* THE DATA:
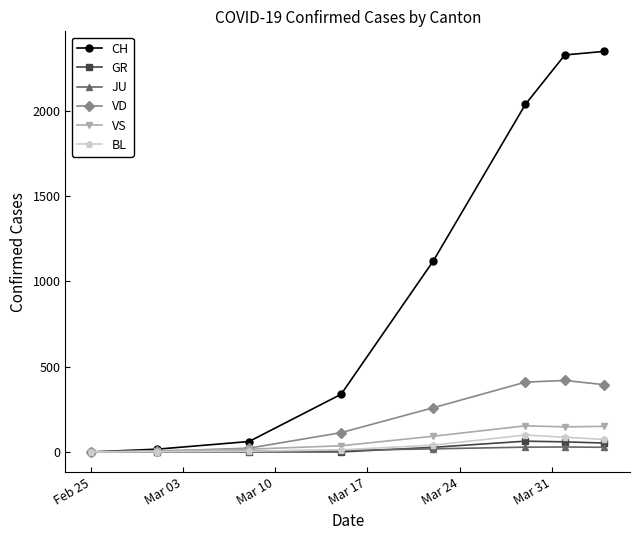

At how many categories does at least one series exceed 637?

4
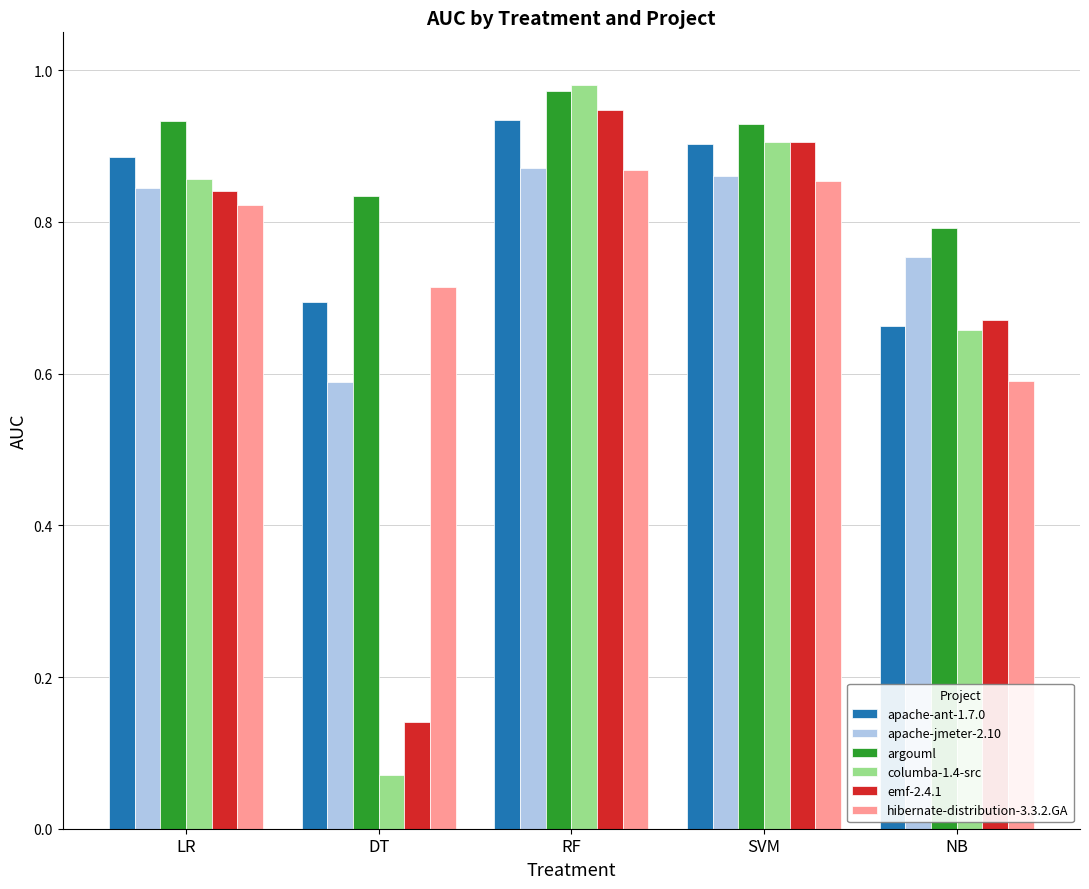

What position from the right is DT?

4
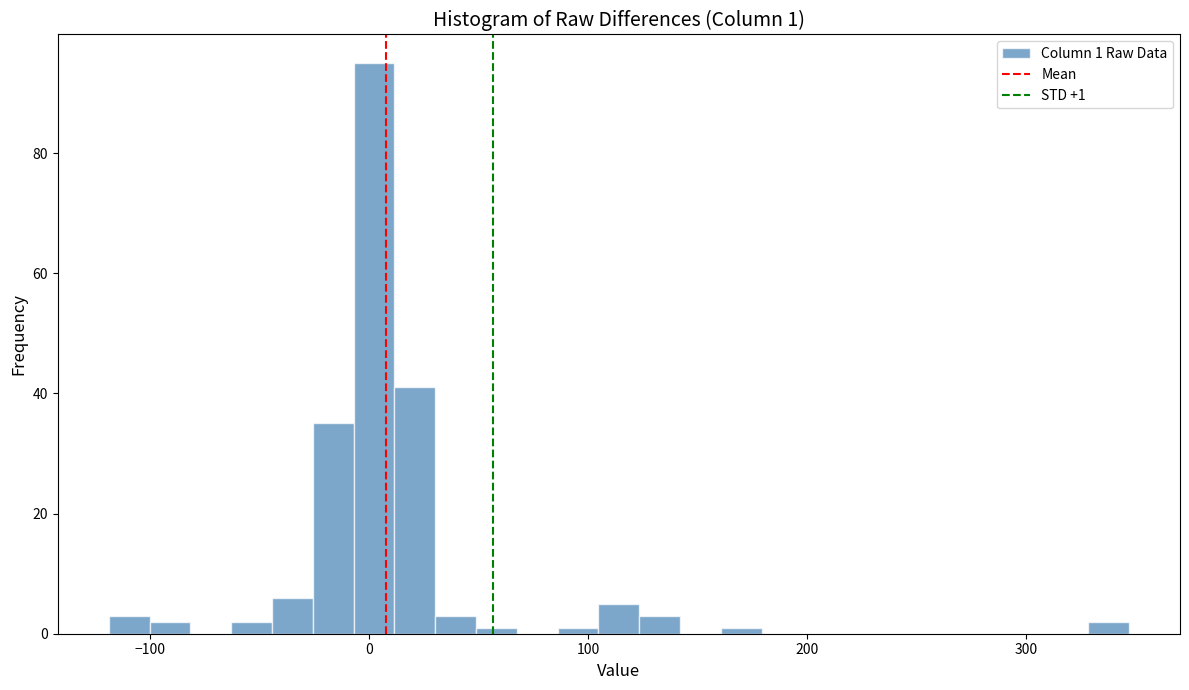

Read against the x-axis, roughly where is the centre of the tallest bar?

0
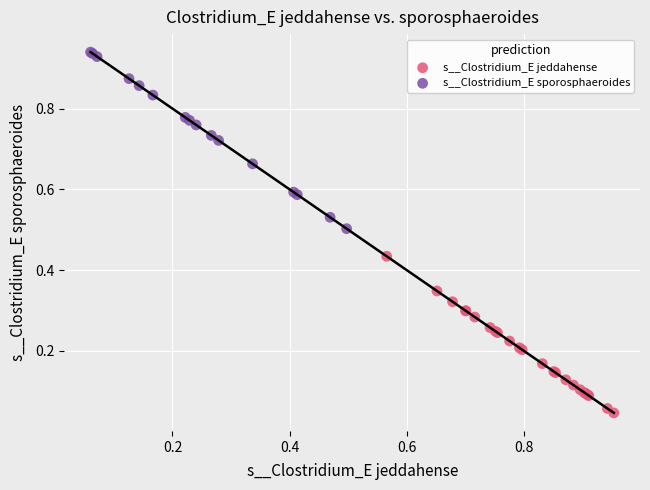

Which series reaches the minimum Y coordinate?

s__Clostridium_E jeddahense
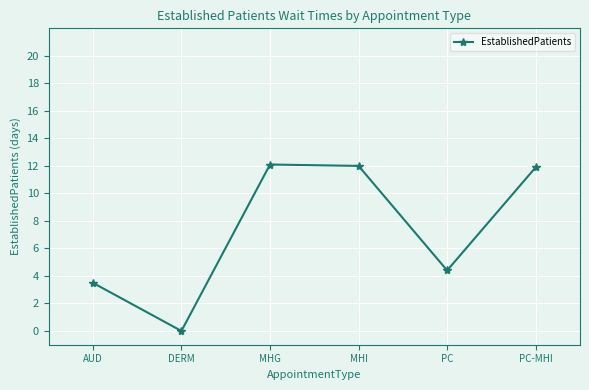

Where is the data nearest to the value 6?

PC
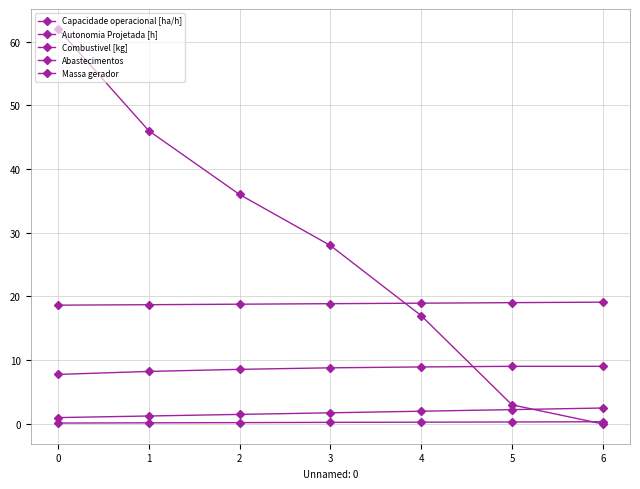

How many lines are shown in the chart?

5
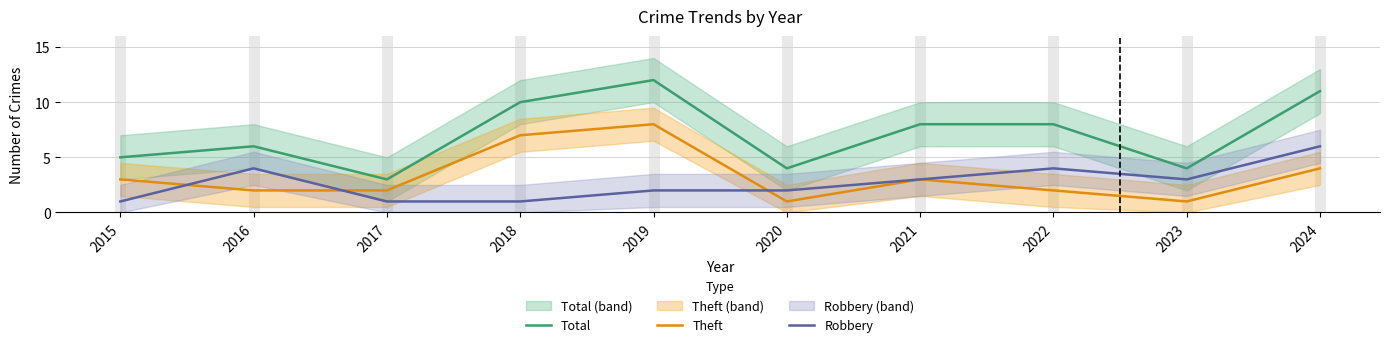

What is the difference between the highest and lowest values at 2015?

4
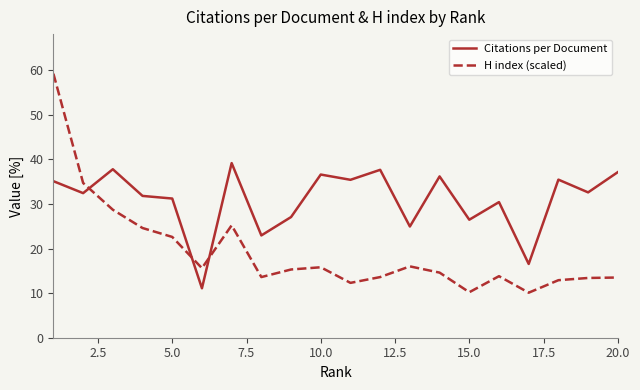

Which series ends up on top after the final intersection of H index (scaled) and Citations per Document?

Citations per Document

* WHAT THE TASK ASKS:
From the items above, extract every line that contains the string "series", matching case exactly.

* SOLUTION TO THE PROBLEM:
At how many categories does at least one series exceed 637?
Which series reaches the minimum Y coordinate?
Which series ends up on top after the final intersection of H index (scaled) and Citations per Document?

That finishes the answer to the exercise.